千曲川を渡る(相之島町区有文書から)
現在、長野市と須坂市の間の千曲川には「村山橋」「屋島橋」の2本の永久橋がかかりますが、明治期には3本のルートがありました。今回ご紹介する文書は、相之島と長沼を結ぶ渡船に関する文書です。
これらの文書からは、江戸から明治期に渡船業務の営業権が個人にあっても、その業務の公共性をわきまえ、安全円滑な運航に努めていたことがわかります。
【明治44年豊洲村地図】
【渡船業務譲渡証】
千曲川の渡船業務について、明治15年1月31日上水内郡長沼大町(現長野市長沼)の金井庄吉と金井勇治郎から、相之島村の中島茂作と小日向助作にその業務を譲渡されたことを証明する文書です。
1 渡船業務は昔から長沼大町が携わってきたこと。
2 今般相之島の両人が雇い人(船頭)の便宜を図り、機械運転による渡船業務をするとのことで示談が行き届き譲り渡すこと。
3 洪水等により川瀬が変換し渡船場の位置を変更する必要が生じた場合は、その地籍役場(相之島役場)と協議して随意変更されても何ら異議は申さないこと。
なお、この渡船業務状の内容に相違ないことを長沼大町戸長が保証しています。
【渡船営業引受確書】
明治15年2月31日、千曲川通長沼渡船場の船守(船主)から営業業務を譲り受けた相之島村の中島茂作と小日向助作は次のような確約書を長沼大町の旧栗田町宛に差し出しています。
1 長沼渡船場が在昔以来、往来の衆人通路に差支えのないよう渡船業務を営んでこられたことをわきまえ、今後とも事故や停滞のないよう心して渡船業務を進めること。
2 そのためこの度は「新発明器械」を導入し、公人私人の通行に差支えの無いように努めること。
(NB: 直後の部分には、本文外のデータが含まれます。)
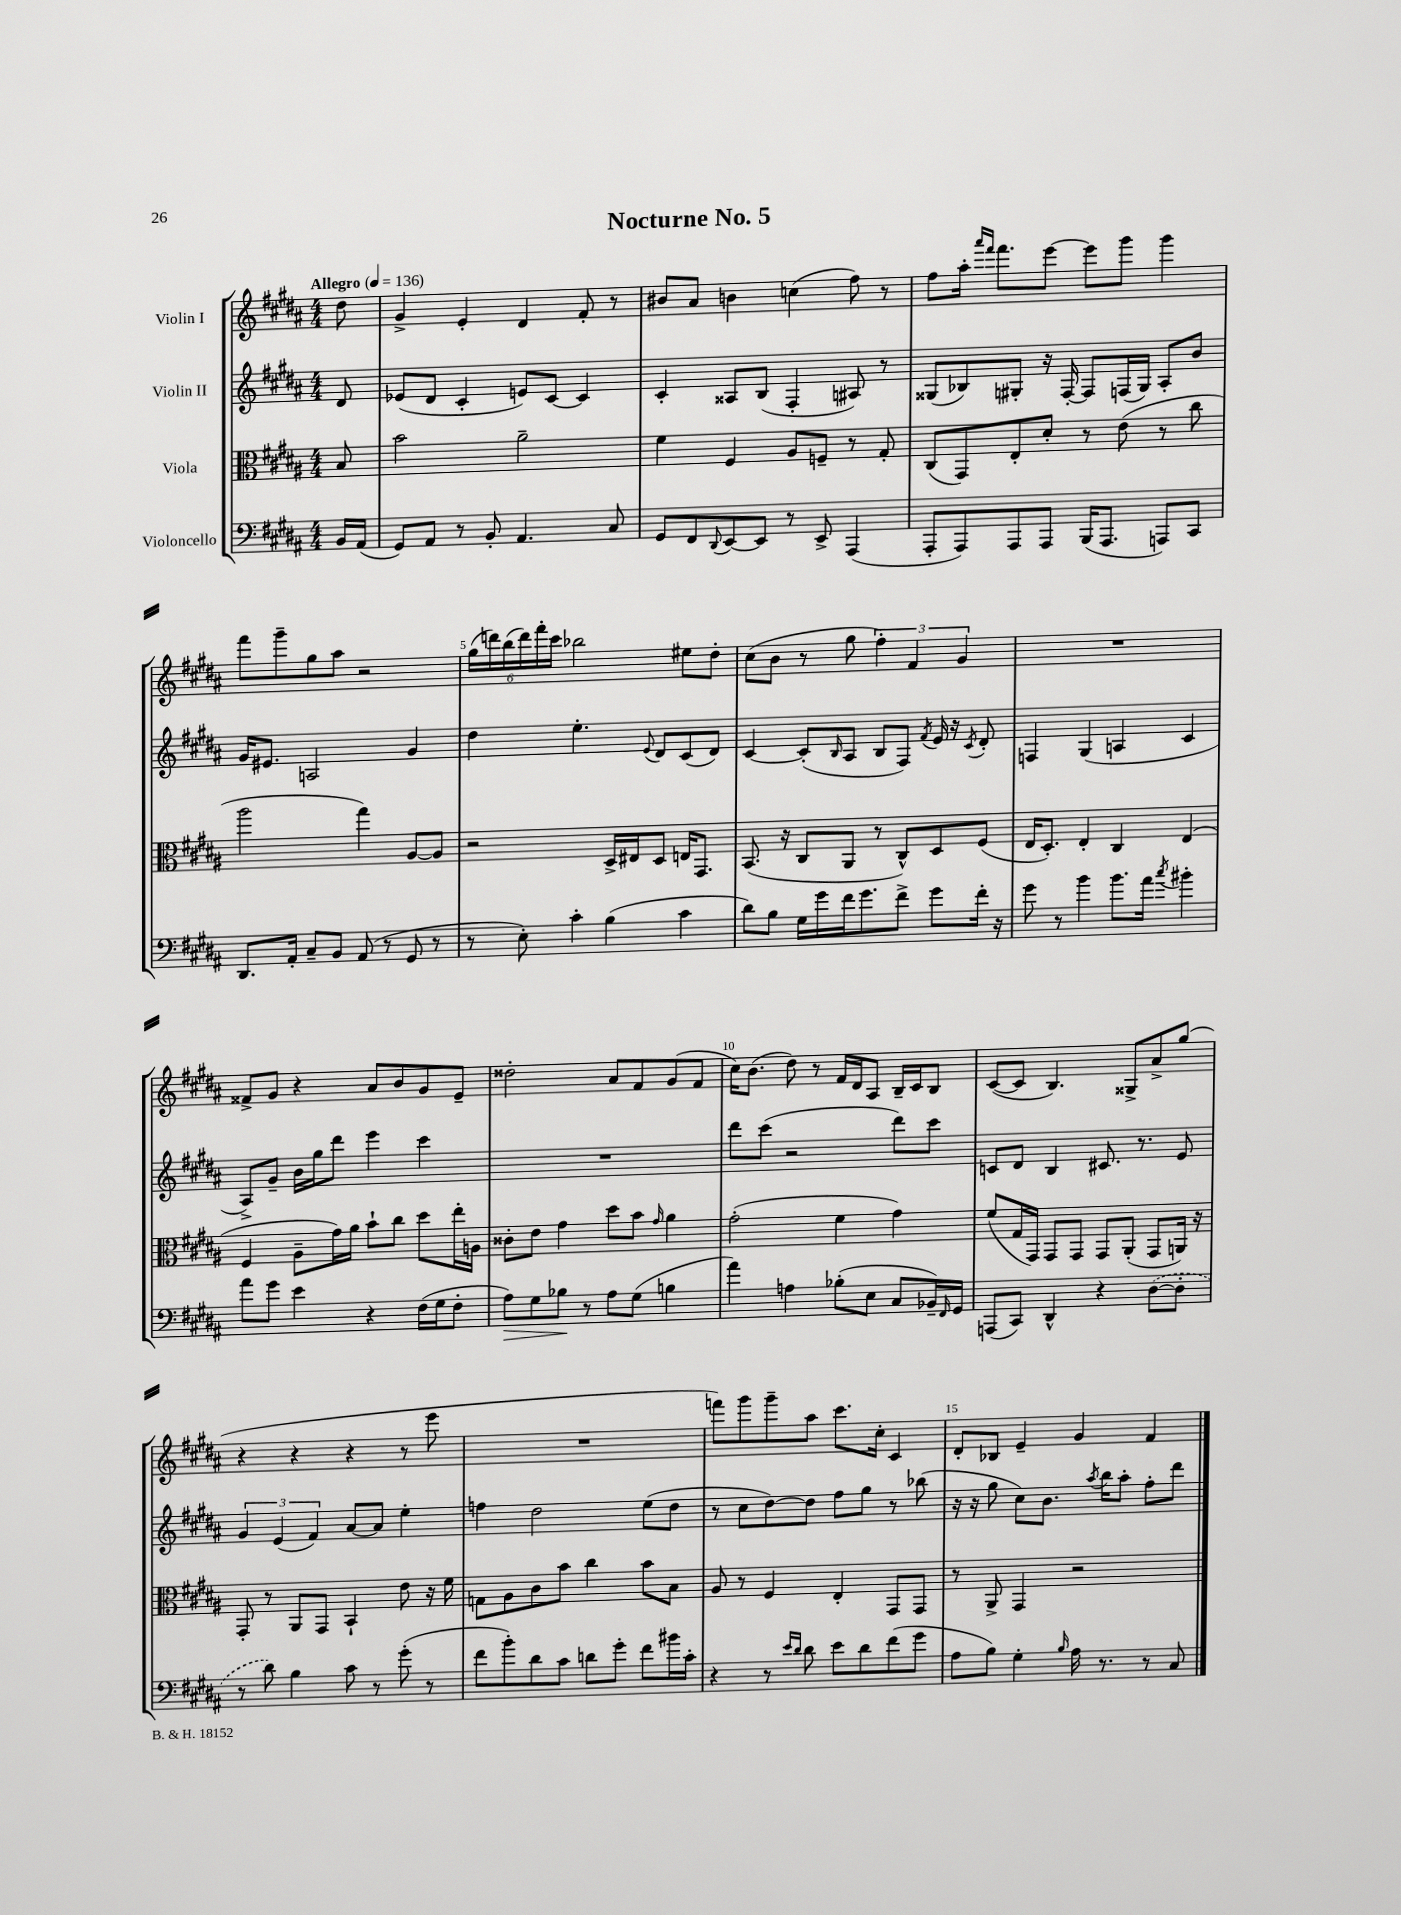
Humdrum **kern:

**kern	**kern	**kern	**kern
*staff4	*staff3	*staff2	*staff1
*clefF4	*clefC3	*clefG2	*clefG2
*k[f#c#g#d#a#]	*k[f#c#g#d#a#]	*k[f#c#g#d#a#]	*k[f#c#g#d#a#]
*M4/4	*M4/4	*M4/4	*M4/4
*MM136	*MM136	*MM136	*MM136
16BB	8B	8d#	8dd#
(16AA#	.	.	.
=	=	=	=
8GG#)	2b	(8e-	4g#^
8AA#	.	8d#	.
8r	.	4c#'	4e'
8BB'	.	.	.
4.AA#	2a#~	8e)	4d#
.	.	[8c#	.
.	.	4c#]	8f#'
8C#	.	.	8r
=	=	=	=
8GG#	4f#	4c#'	8b#
8FF#	.	.	8a#
8qqDD#	.	.	.
[8EE	4F#	8A##	4b
8EE]	.	(8B	.
8r	8A#	4F#'	(4cc
8EE^	8F~	.	.
(4AAA#	8r	8A#)	8ff#)
.	8G#'	8r	8r
=	=	=	=
8AAA#'	(8C#	(8G##	8ff#
8AAA#)	8GG#)	8B-)	16aa#'
.	.	.	16qqaaa#
.	.	.	16qqfff#
.	.	.	8.fff#
8AAA#	8E'	8G#'	.
8AAA#	8d#'	16r	[8eee
.	.	[16F#'	.
(16BBB	8r	8F#]	8eee]
8.AAA#	.	.	.
.	(8e	(16F	8ggg#
.	.	16G#)	.
8AAA)	8r	8A#'	4ggg#
8CC#	8cc#	8b	.
=	=	=	=
8.DD#	2aa#	16g#	8fff#
.	.	8.e#	.
.	.	.	8ggg#~
16AA#'	.	.	.
8C#~	.	2A	8gg#
8BB	.	.	8aa#
(8AA#	4gg#)	.	2r
8r	.	.	.
8GG#	[8A#	4g#	.
8r	8A#]	.	.
=	=	=	=
8r	2r	4dd#	(24gg#
.	.	.	24ddd)
.	.	.	(24bb
8E')	.	.	24ddd)
.	.	.	24fff#'
.	.	.	24ccc#
4c#'	.	4.ee'	2bb-
(4B	16D#^	.	.
.	16E#	.	.
.	.	8qqe	.
.	8D#	8d#	.
4c#	16E	(8c#	8ee#
.	8.GG#	.	.
.	.	8d#)	8dd#'
=	=	=	=
8d#)	(8.BB	[4c#	(8cc#
8B	.	.	8b
.	16r	.	.
16G#	8C#	(8c#']	8r
16g#	.	.	.
.	.	16qqB	.
16f#	8AA#	8A#	8gg#
8.g#	.	.	.
.	8r	8B	6ff#')
8f#^	8C#^^)	8F#)	.
.	.	.	6f#
.	.	8qf#	.
8g#	8D#	16e	.
.	.	16r	.
.	.	.	6g#
.	.	8qc#	.
16f#'	(8F#	8d#'	.
16r	.	.	.
=	=	=	=
8g#	16E	4F	1r
.	8.D#')	.	.
8r	.	.	.
4b	4E'	(4G#	.
8.b	4C#	4A	.
16a#	.	.	.
8qcc#	.	.	.
4b#'	(4E	4c#	.
=	=	=	=
8a#	4F#	8A#^)	8f##^
8g#	.	8g#~	8g#
4e	8A#~	16b	4r
.	.	16gg#	.
.	16g#)	8ddd#	.
.	16a#	.	.
4r	8b`	4eee	8a#
.	8cc#	.	8b
(16F#	8dd#	4ccc#	8g#
16G#	.	.	.
8F#'	16ee'	.	8e~
.	16A	.	.
=	=	=	=
8A#)	8c##'	1r	2dd##'
8G#	8e	.	.
8B-	4g#	.	.
8r	.	.	.
8A#	8dd#	.	8a#
(8G#	8b	.	8f#
.	16qqg#	.	.
4B	4a#	.	(8g#
.	.	.	8f#
=	=	=	=
4a#)	(2g#'	8ddd#	16cc#)
.	.	.	(8.b
.	.	(8ccc#	.
4A	.	2r	8dd#)
.	.	.	8r
(8B-'	4f#	.	16f#
.	.	.	16d#
8E	.	.	8A#
8C#	4g#)	8ddd#)	16B~
.	.	.	16c#
16BB-~)	.	8ccc#	8B
16qqFF#	.	.	.
16GG#	.	.	.
=	=	=	=
(8AAA	(8f#	8c	([8c#
8CC#)	16G#	8d#	8c#]
.	16GG#)	.	.
4DD#^^	8GG#	4B	4.B)
.	8GG#	.	.
4r	8GG#	8.c#	.
.	(8AA#'	.	8G##^
.	.	8.r	.
([8D#	8GG#	.	8a#^
8D#']	16AA)	8e	(8gg#
.	16r	.	.
=	=	=	=
8r	8GG#'	6g#	4r
8d#)	8r	.	.
.	.	(6e	.
4B	8AA#	.	4r
.	.	6f#)	.
.	8GG#	.	.
8c#	4BB`	[8a#	4r
8r	.	8a#]	.
(8g#'	8e	4ee'	8r
8r	16r	.	8eee
.	16f#	.	.
=	=	=	=
8f#	8G	4ff	1r
8b')	8A#	.	.
8d#	8c#	2dd#	.
8c#	8b	.	.
8d	4cc#	.	.
8g#'	.	.	.
8f#	8b	(8ee	.
16b#	8B	8dd#	.
16c#'	.	.	.
=	=	=	=
4r	8A#	8r	8fff)
.	8r	8cc#	8ggg#
8r	4F#	[8dd#)	8ggg#~
16qqe	.	.	.
16qqd#	.	.	.
8d#	.	8dd#]	8aa#
8e	4E'	8ff#	8.ccc#
8d#	.	8gg#	.
.	.	.	16cc#'
(8f#	8GG#	8r	4c#
8g#	8GG#	(8bb-	.
=	=	=	=
8A#	8r	16r	8d#'
.	.	16r	.
8B)	8AA#^	8gg#	8B-
4G#'	4GG#	8cc#)	4e~
.	.	8.b	.
16qqB	.	.	.
16A#	2r	.	4g#
.	.	8qaa#	.
8.r	.	16bb	.
.	.	8aa#'	.
8r	.	8ff#'	4f#
8C#	.	8ddd#	.
==	==	==	==
*-	*-	*-	*-
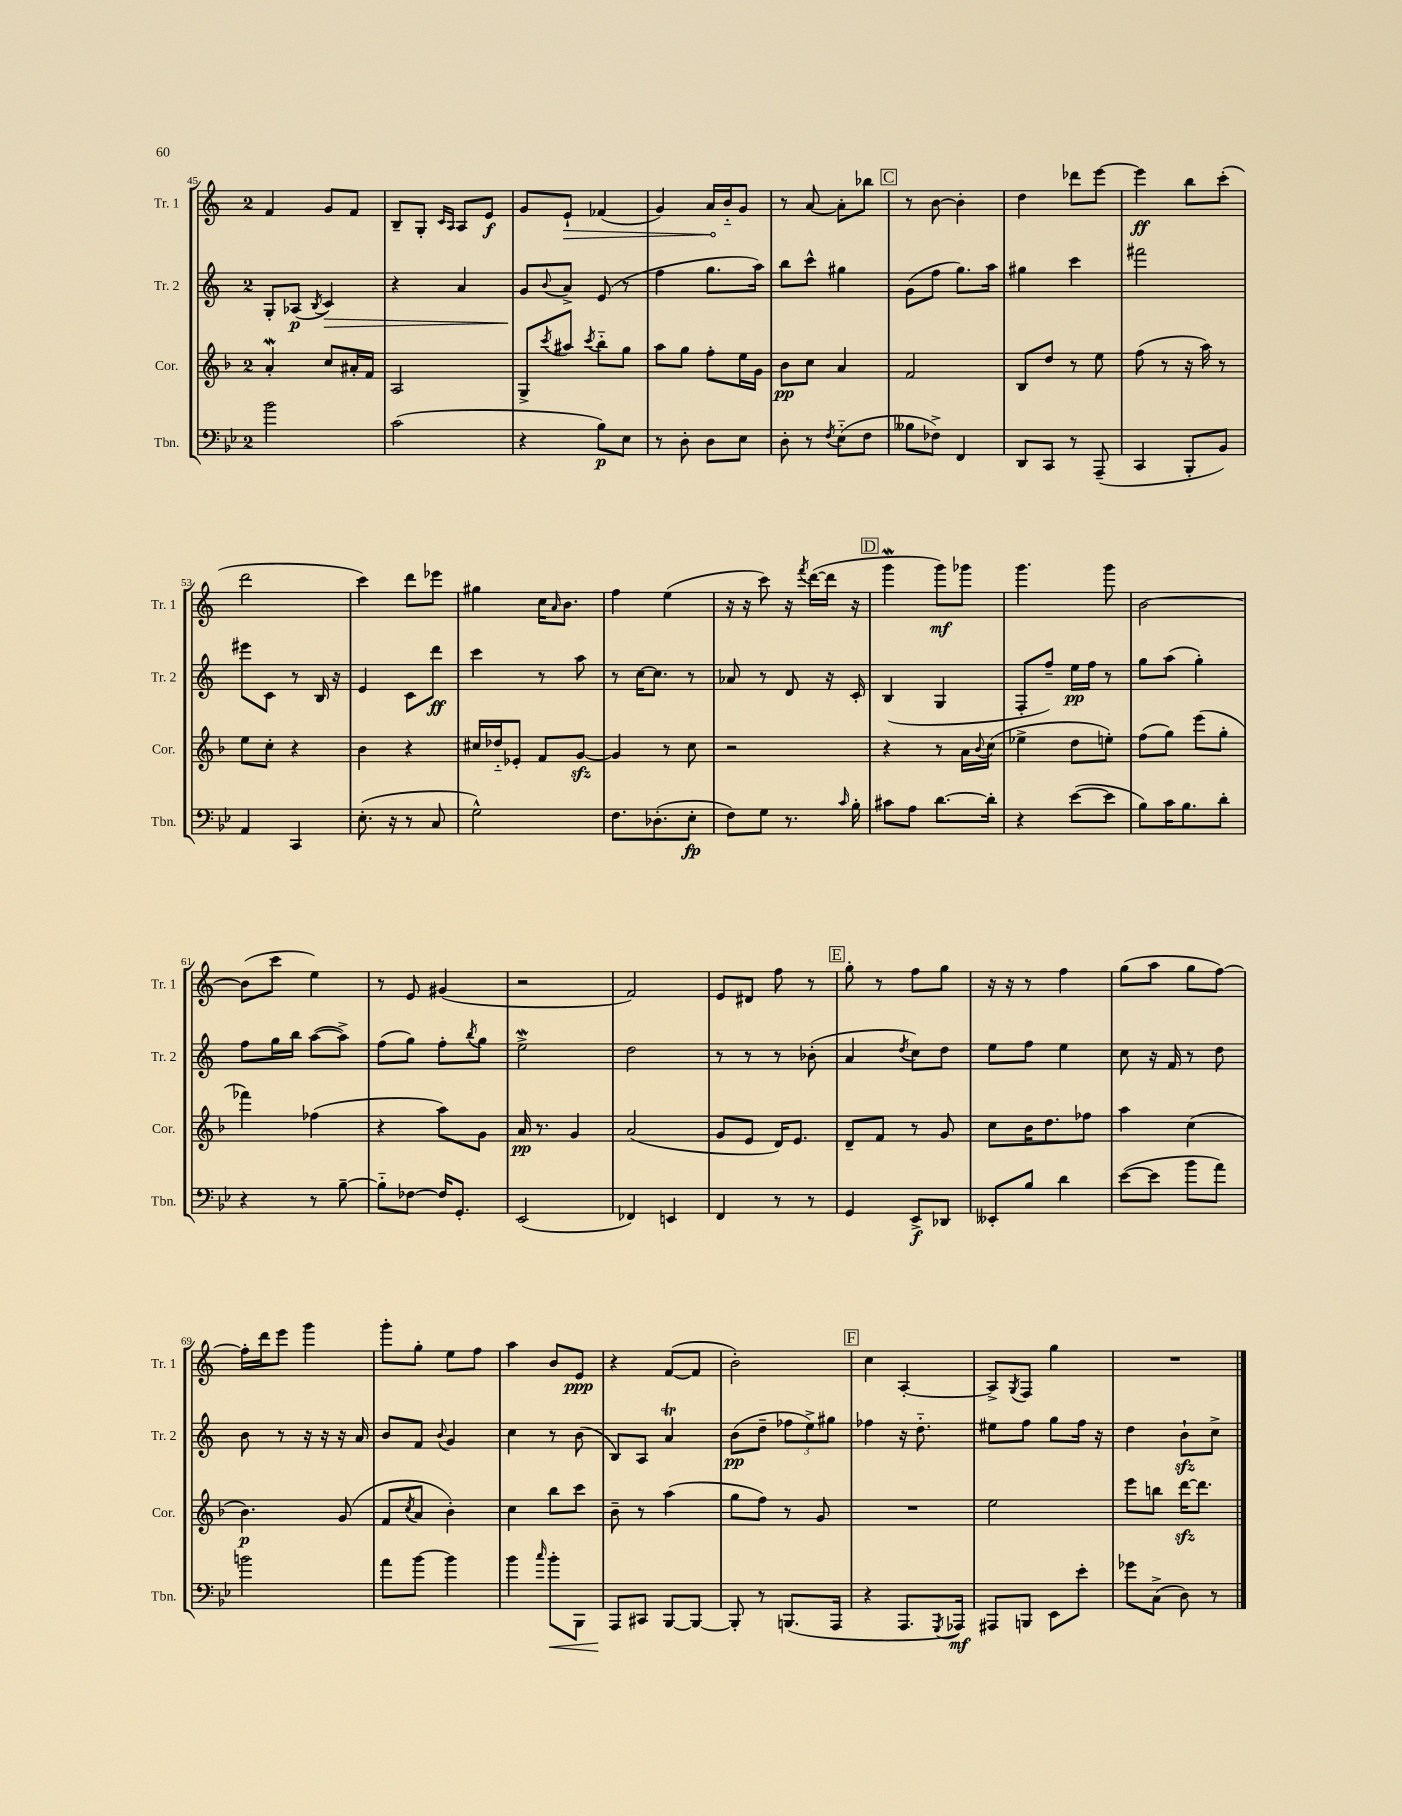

**kern	**kern	**kern	**kern
*staff4	*staff3	*staff2	*staff1
*clefF4	*clefG2	*clefG2	*clefG2
*k[b-e-]	*k[b-]	*k[]	*k[]
*M2/4	*M2/4	*M2/4	*M2/4
2b-	4a'	8G'	4f
.	.	(8A-	.
.	.	8qB	.
.	8cc	4c)	8g
.	16a#'	.	8f
.	16f	.	.
=	=	=	=
(2c	2A	4r	8B~
.	.	.	8G'
.	.	.	16qqc
.	.	.	16qqA
.	.	4a	8A
.	.	.	8e
=	=	=	=
4r	8G^	8g	8g
.	8qccc	8qqb	.
.	8aa#	8a^	8e`
.	8qccc	.	.
8B-)	8bb-'~	(8e	(4f-
8E-	8gg	8r	.
=	=	=	=
8r	8aa	4ff	4g)
8D'	8gg	.	.
8D	8ff'	8.gg	16a
.	.	.	16b'~
8E-	16ee	.	8g
.	16g	16aa)	.
=	=	=	=
8D'	8b-	8bb	8r
8r	8cc	8ccc^^	[8a
8qF	.	.	.
(8E-'~	4a	4gg#	8a']
8F	.	.	8bb-
=	=	=	=
8B--	2f	(8g	8r
8F-^)	.	8ff	[8b
4FF	.	8.gg)	4b']
.	.	16aa	.
=	=	=	=
8DD	8B-	4gg#	4dd
8CC	8dd	.	.
8r	8r	4ccc	8ddd-
(8AAA~	8ee	.	[8eee
=	=	=	=
4CC	(8ff	2fff#	4eee]
.	8r	.	.
8BBB-'	16r	.	8bb
.	16aa)	.	.
8BB-)	8r	.	(8ccc'
=	=	=	=
4AA	8ee	8eee#	2ddd
.	8cc'	8c	.
4CC	4r	8r	.
.	.	16B	.
.	.	16r	.
=	=	=	=
(8.E-'	4b-	4e	4ccc)
16r	.	.	.
8r	4r	8c	8ddd
8C	.	8ddd	8eee-
=	=	=	=
2G^^)	16cc#	4ccc	4gg#
.	16dd-'~	.	.
.	8e-'	.	.
.	8f	8r	16cc
.	.	.	16qqa
.	.	.	8.b
.	[8g	8aa	.
=	=	=	=
8.F	4g]	8r	4ff
.	.	[16cc	.
(8.D-'	.	8.cc]	.
.	8r	.	(4ee
8E-'	8cc	8r	.
=	=	=	=
8F)	2r	8a-	16r
.	.	.	16r
8G	.	8r	8ccc)
8.r	.	8d	16r
.	.	.	8qfff
.	.	.	([16ddd
.	.	16r	16ddd]
16qqc	.	.	.
16B-'	.	16c'	16r
=	=	=	=
8c#	4r	(4B	4ggg
8A	.	.	.
[8.d	8r	4G	8ggg)
.	16a	.	8ggg-
.	8qqb-	.	.
16d']	(16cc	.	.
=	=	=	=
4r	4ee-^	8F'	4.ggg
.	.	8ff~)	.
([8e-	8dd	16ee	.
.	.	16ff	.
8e-]	8ee')	8r	8ggg
=	=	=	=
8B-)	(8ff	8gg	[2b
16c	8gg)	(8aa	.
8.B-	.	.	.
.	(8eee	4gg')	.
8d'	8gg'	.	.
=	=	=	=
4r	4fff-)	8ff	(8b]
.	.	16gg	8ccc
.	.	16bb	.
8r	(4ff-	([8aa	4ee)
[8B-~	.	8aa^])	.
=	=	=	=
8B-'~]	4r	(8ff	8r
[8F-	.	8gg)	8e
16F-]	8aa)	8ff'	(4g#
8.GG'	.	.	.
.	.	8qbb	.
.	8g	8gg	.
=	=	=	=
(2EE-	16a	2ee^	2r
.	8.r	.	.
.	4g	.	.
=	=	=	=
4FF-)	(2a	2dd	2f)
4EE	.	.	.
=	=	=	=
4FF	8g	8r	8e
.	8e	8r	8d#
8r	16d)	8r	8ff
.	8.e	.	.
8r	.	(8b-'	8r
=	=	=	=
4GG	8d~	4a	8gg'
.	8f	.	8r
.	.	8qdd	.
8EE-^	8r	8cc)	8ff
8DD-	8g	8dd	8gg
=	=	=	=
8EE--'	8cc	8ee	16r
.	.	.	16r
8B-	16b-	8ff	8r
.	8.dd	.	.
4d	.	4ee	4ff
.	8ff-	.	.
=	=	=	=
([8e-	4aa	8cc	(8gg
8e-]	.	16r	8aa
.	.	16f	.
8b-	(4cc	8r	8gg
8a)	.	8dd	[8ff)
=	=	=	=
2b	4.b-)	8b	16ff']
.	.	.	16ddd
.	.	8r	8eee
.	.	16r	4ggg
.	.	16r	.
.	(8g	16r	.
.	.	16a	.
=	=	=	=
8a	8f	8b	8ggg'
.	8qcc	.	.
[8b-	8a	8f	8gg'
.	.	8qqb	.
4b-]	4b-')	4g	8ee
.	.	.	8ff
=	=	=	=
4b-	4cc	4cc	4aa
16qqcc	.	.	.
8b-'	8bb-	8r	8b
8BBB-	8ccc	(8b	8e
=	=	=	=
8AAA	8b-~	8B)	4r
8CC#	8r	8A	.
[8BBB-	(4aa	4a	([8f
8BBB-_	.	.	8f]
=	=	=	=
8BBB-']	8gg	(8b	2b')
8r	8ff)	8dd~	.
(8.BBB	8r	12ff-	.
.	.	12ee^)	.
.	8g	.	.
.	.	12gg#	.
16AAA	.	.	.
=	=	=	=
4r	2r	4ff-	4cc
8.AAA	.	16r	[4A'
.	.	8.dd'~	.
8qGGG	.	.	.
16AAA-)	.	.	.
=	=	=	=
8AAA#	2ee	8ee#	8A^]
.	.	.	8qG
8BBB	.	8ff	8F
8EE-	.	8gg	4gg
8e-'	.	16ff	.
.	.	16r	.
=	=	=	=
8g-	8eee	4dd	2r
(8C^	8bb	.	.
8D)	[16ddd	8b`	.
.	8.ddd]	.	.
8r	.	8cc^	.
==	==	==	==
*-	*-	*-	*-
なお、川瀬が変わり当器械使用に不便が生じた場合には、従来の渡船方式を用いるが、決して通行人は勿論、これまでの営業者にも迷惑をかけないように努める。
3 また、機械弁理のための普請などでは、長沼側岸を損ずることのないよう十分注意して工事をする。
【新発明機械】
長沼船頭の渡し船時代は、櫓をこいで千曲川を横切り、船頭の苦労は大変でした。
明治15年、相之島の中島茂作らが渡船業務を譲り受けてからは「新発明の機械」が登場します。
渡船業務引受確書の文面及び1983年まで運行された飯山市七ケ巻の渡船、小布施百話に見る渡船の仕組みから当時の「新発明の機械」が想像されます。
【約定証券】
渡船業務権の譲渡を受けた14か月後の明治16年3月、中島茂作は長沼大町の林清作(長沼村第2代村長)と船橋起業を請負い、その約定書をそれぞれの戸長役場へ差し出しています。
1 洪水などにより川瀬が変替(へんが)となり船橋位置の移動を要する時には、長沼と相之島両戸長に申し出、その指示に従うこと。
2 馬や籠などにはよらず、歩いて渉るものは無料とすること。
3 各自用物を持ち運ぶものはすべて無料とする。ただし大持ち物では気持ち程度の寸志を貰い、額の多少は問わないこと。
4 商用荷や駄賃稼ぎの荷物は、荷主の自他に関わらず橋銭を受け取る。
5 出水の節、当番が危険と判断し通行止めの措置を取った場合には、なるべく荷物にゆとりをもって運ぶようにされたい。
これらの約定について違背があったら、当日の会所番は如何様の督責もお受けします。